Congratulations. Jul! A wonderful poem throughout but those last three stanzas - Wow! They could stand alone as a poem in their own right. :applouse:


----------



## Pelwrath (Sep 27, 2018)

A truly excellent poem and I actually did vote for it.  So congtrats to Fire on a well deserved 1st place. The rest of the poems were all very well done.


----------



## ned (Sep 28, 2018)

congratulations Fire - a worthy winner...

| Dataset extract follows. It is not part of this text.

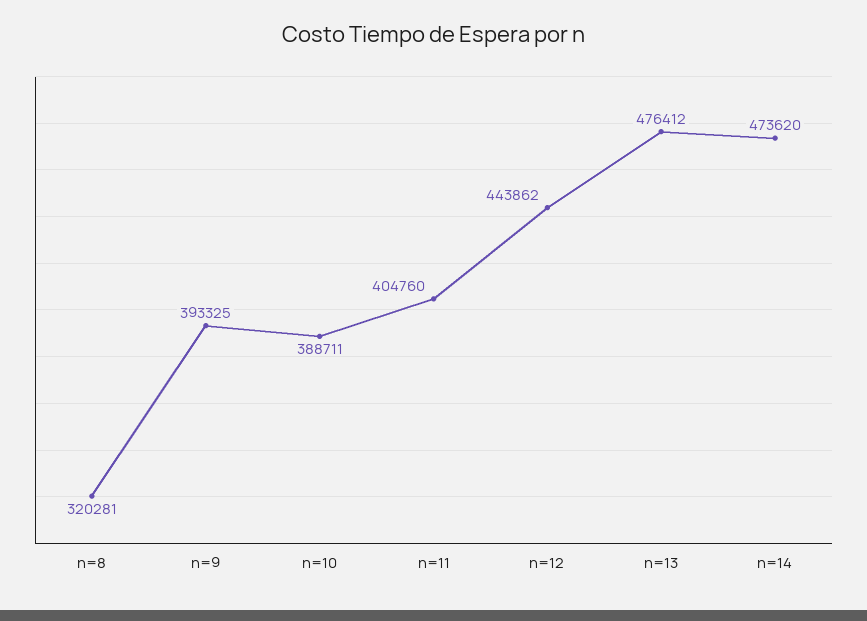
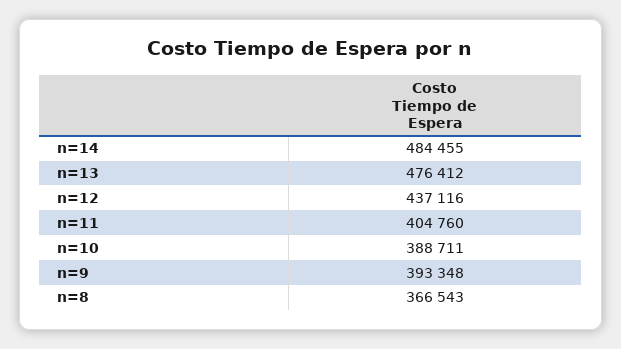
n=8: 320281 -> 366543
n=9: 393325 -> 393348
n=12: 443862 -> 437116
n=14: 473620 -> 484455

the standard is rising in this challenge....and the rest of us have to keep up!


----------



## Firemajic (Sep 29, 2018)

Thank you all for your kind words... It means so much to me, and thanks to all the fabulous poets who give me such brilliant feedback and support... together we are all growing and improving because we inspire each other, I only hope that the prompt I picked inspires you... I always suffer from anxiety when I try to pick one... I drive Lisa crazy, changing my mind


----------



## PiP (Sep 29, 2018)

Congrats, Fire.  Loved the poem and it got my vote!



ned said:


> the standard is rising in this challenge....and the rest of us have to keep up!



It certainly is!


----------



## TuesdayEve (Oct 1, 2018)

It was a beautiful assembly of words and emotion.
Congradulations Fire.


----------



## Phil Istine (Oct 1, 2018)

Beautifully written, Julia.
Well done.


----------